Images with bounding boxes:
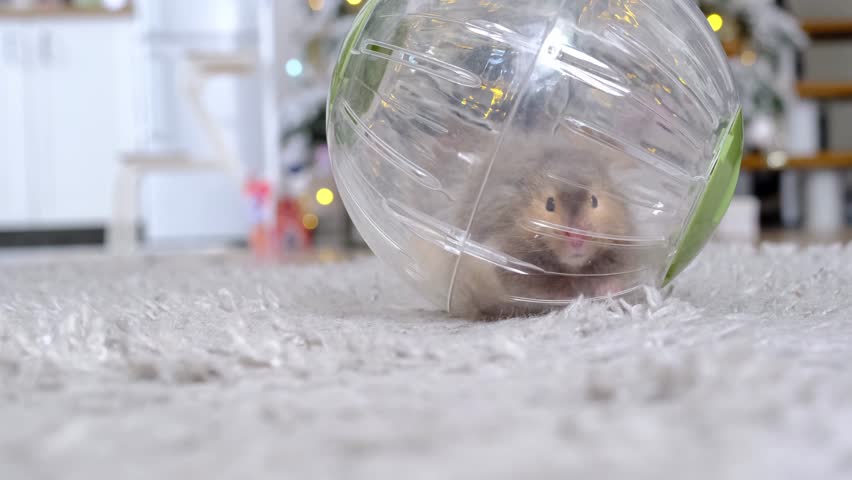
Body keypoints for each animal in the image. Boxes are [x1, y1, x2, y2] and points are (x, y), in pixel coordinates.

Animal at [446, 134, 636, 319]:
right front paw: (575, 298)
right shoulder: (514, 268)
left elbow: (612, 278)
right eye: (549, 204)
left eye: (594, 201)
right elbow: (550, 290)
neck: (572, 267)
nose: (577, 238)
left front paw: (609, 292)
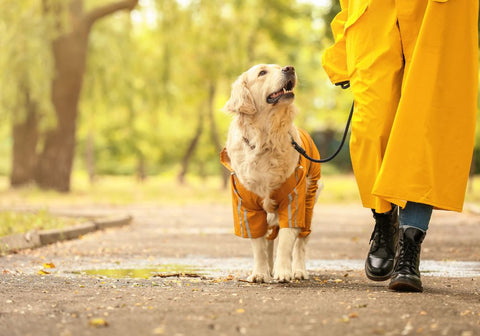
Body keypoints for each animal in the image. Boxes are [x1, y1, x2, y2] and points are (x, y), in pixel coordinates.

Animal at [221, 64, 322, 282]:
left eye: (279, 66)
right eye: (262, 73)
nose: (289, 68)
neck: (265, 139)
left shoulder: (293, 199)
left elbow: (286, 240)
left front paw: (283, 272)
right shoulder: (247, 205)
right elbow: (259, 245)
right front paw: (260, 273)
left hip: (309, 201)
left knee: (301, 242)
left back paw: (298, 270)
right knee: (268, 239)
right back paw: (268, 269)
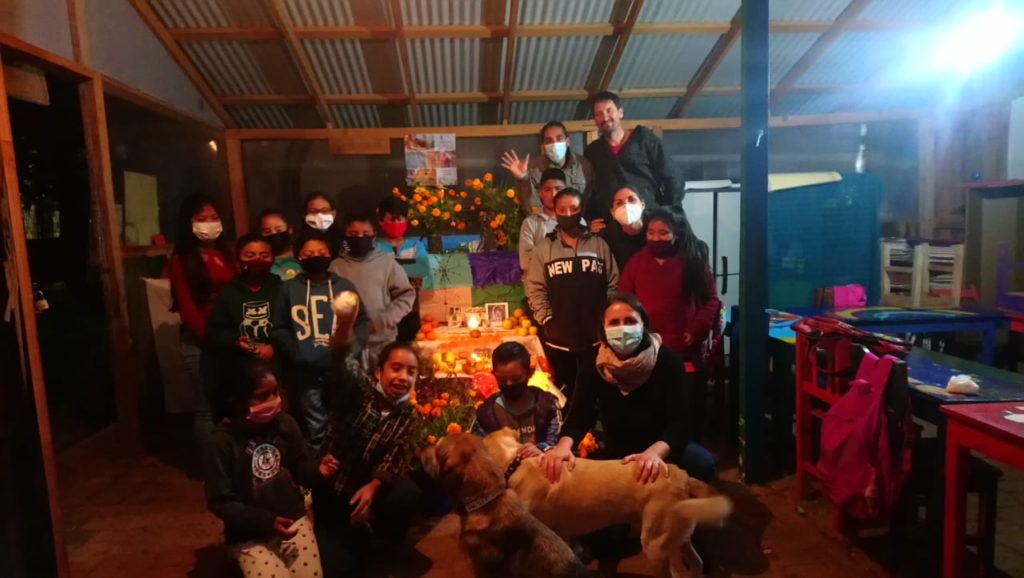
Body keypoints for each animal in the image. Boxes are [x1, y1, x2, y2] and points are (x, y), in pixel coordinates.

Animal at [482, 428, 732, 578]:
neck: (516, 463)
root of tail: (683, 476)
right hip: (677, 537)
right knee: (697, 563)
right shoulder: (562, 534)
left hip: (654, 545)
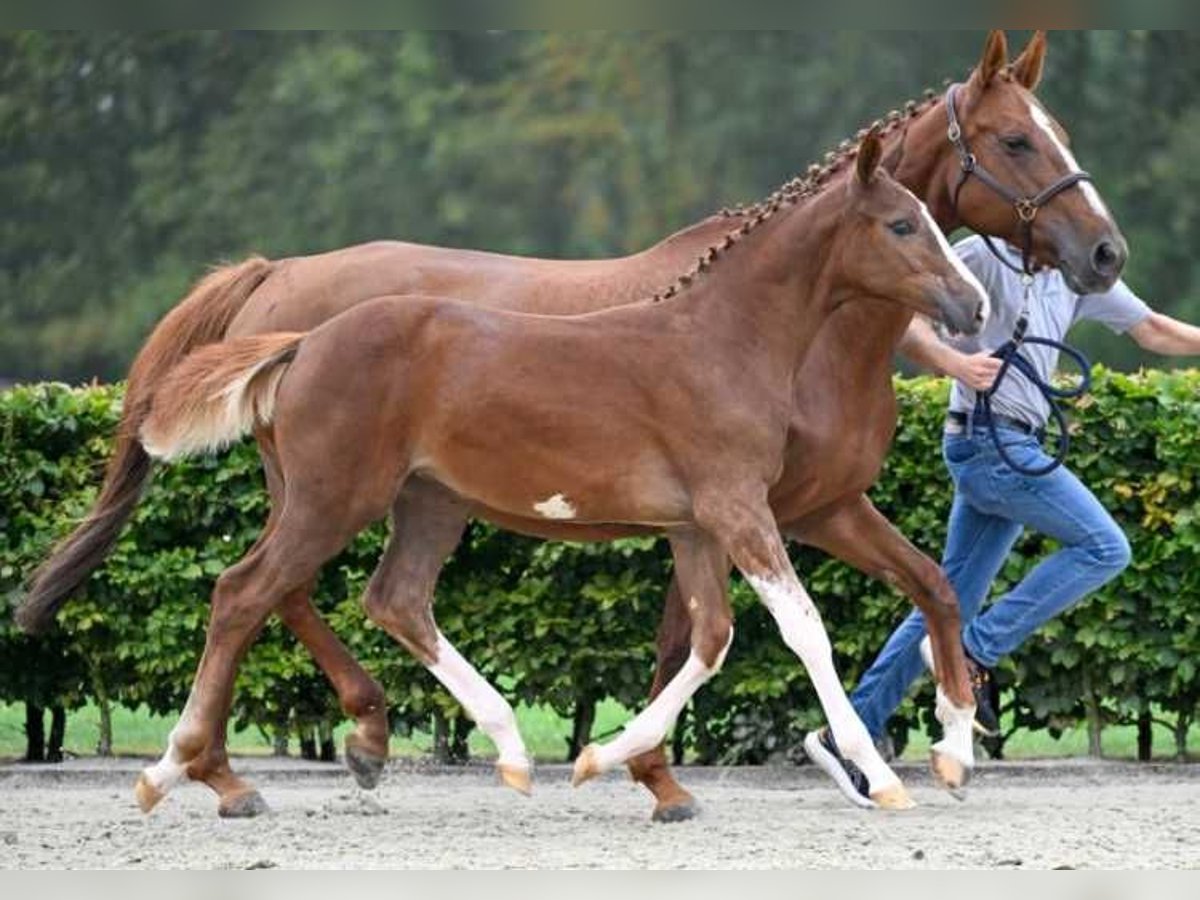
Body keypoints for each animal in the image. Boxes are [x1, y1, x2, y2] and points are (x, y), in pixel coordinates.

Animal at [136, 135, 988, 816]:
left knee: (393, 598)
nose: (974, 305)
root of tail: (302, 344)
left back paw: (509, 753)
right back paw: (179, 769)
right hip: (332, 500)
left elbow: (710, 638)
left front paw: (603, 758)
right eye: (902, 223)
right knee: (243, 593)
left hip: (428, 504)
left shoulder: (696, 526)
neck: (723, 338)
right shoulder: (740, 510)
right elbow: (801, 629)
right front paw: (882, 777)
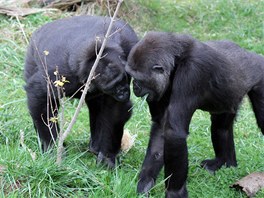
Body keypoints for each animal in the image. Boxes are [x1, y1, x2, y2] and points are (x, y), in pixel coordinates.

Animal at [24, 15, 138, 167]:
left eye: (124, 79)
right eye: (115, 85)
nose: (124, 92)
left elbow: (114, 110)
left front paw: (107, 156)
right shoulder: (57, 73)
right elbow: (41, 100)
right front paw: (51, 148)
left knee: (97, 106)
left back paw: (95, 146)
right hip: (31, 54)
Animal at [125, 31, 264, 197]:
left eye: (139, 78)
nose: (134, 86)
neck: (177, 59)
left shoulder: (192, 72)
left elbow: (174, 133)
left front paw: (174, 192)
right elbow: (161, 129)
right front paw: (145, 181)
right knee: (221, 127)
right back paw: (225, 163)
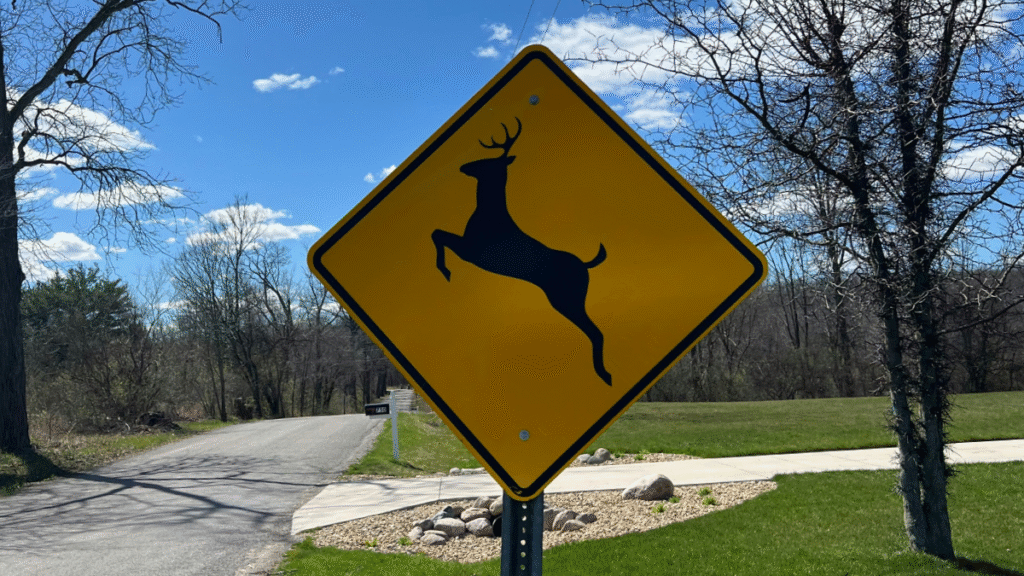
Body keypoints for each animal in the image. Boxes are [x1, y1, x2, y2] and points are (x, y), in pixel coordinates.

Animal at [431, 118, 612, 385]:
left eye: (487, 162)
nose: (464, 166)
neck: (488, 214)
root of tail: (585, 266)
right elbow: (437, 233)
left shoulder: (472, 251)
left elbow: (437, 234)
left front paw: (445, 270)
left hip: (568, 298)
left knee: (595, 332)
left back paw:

What needs to be done:
Print all the records again exactly; do not include any picture.

Output of the task:
Body keypoints for each animal in the image. Boxes are [x1, y1, x2, y2] and points are (x, y), in pixel coordinates.

Animal at [446, 134, 636, 319]:
right front paw: (575, 298)
right shoulder: (514, 268)
left elbow: (612, 278)
right eye: (549, 204)
left eye: (594, 201)
right elbow: (550, 290)
neck: (572, 267)
nose: (577, 238)
left front paw: (609, 292)
Body keypoints for each animal in the image. Boxes are [x1, y1, x2, y2] and points are (x, y), in pixel coordinates.

Animal at [221, 64, 322, 282]:
left eye: (279, 66)
right eye: (262, 73)
nose: (289, 68)
neck: (265, 139)
left shoulder: (293, 199)
left elbow: (286, 240)
left front paw: (283, 272)
right shoulder: (247, 205)
right elbow: (259, 245)
right front paw: (260, 273)
left hip: (309, 201)
left knee: (301, 242)
left back paw: (298, 270)
right knee: (268, 239)
right back paw: (268, 269)
Body keypoints for each animal in the image. Boxes are [x1, y1, x2, y2] and points are (x, y), in pixel coordinates.

Animal at [482, 428, 732, 578]:
neck: (516, 463)
root of tail: (683, 476)
right hip: (677, 537)
right knee: (697, 563)
right shoulder: (562, 534)
left hip: (654, 545)
Body keypoints for each animal in the image. Boxes are [x1, y1, x2, y2] and points are (x, y), in pixel coordinates.

Animal at [136, 135, 988, 816]:
left knee: (393, 598)
nose: (974, 305)
root of tail: (302, 344)
left back paw: (509, 753)
right back paw: (179, 769)
right hip: (332, 500)
left elbow: (710, 638)
left front paw: (603, 758)
right eye: (902, 223)
right knee: (243, 593)
left hip: (428, 504)
left shoulder: (696, 526)
neck: (723, 338)
right shoulder: (740, 510)
right elbow: (801, 629)
right front paw: (882, 777)
Body keypoints for each animal in the image. Boxes are [x1, y1, x2, y2] and points are (x, y), in pixel coordinates.

Animal at [24, 15, 138, 167]:
left eye: (124, 79)
right eye: (115, 85)
nose: (124, 92)
left elbow: (114, 110)
left front paw: (107, 156)
right shoulder: (57, 73)
right elbow: (41, 100)
right front paw: (51, 148)
left knee: (97, 106)
left back paw: (95, 146)
right hip: (31, 54)
Animal at [125, 31, 264, 197]:
left eye: (139, 78)
nose: (134, 86)
neck: (177, 59)
left shoulder: (192, 72)
left elbow: (174, 133)
left front paw: (174, 192)
right elbow: (161, 129)
right front paw: (145, 181)
right knee: (221, 127)
right back paw: (225, 163)
Body keypoints for each animal in the image. Boxes are [x1, y1, x2, y2] and points are (x, y), in pixel coordinates.

Animal at [431, 118, 612, 385]:
left eye: (487, 162)
nose: (464, 166)
neck: (488, 214)
root of tail: (585, 266)
right elbow: (437, 233)
left shoulder: (472, 251)
left elbow: (437, 234)
left front paw: (445, 270)
left hip: (568, 298)
left knee: (595, 332)
left back paw:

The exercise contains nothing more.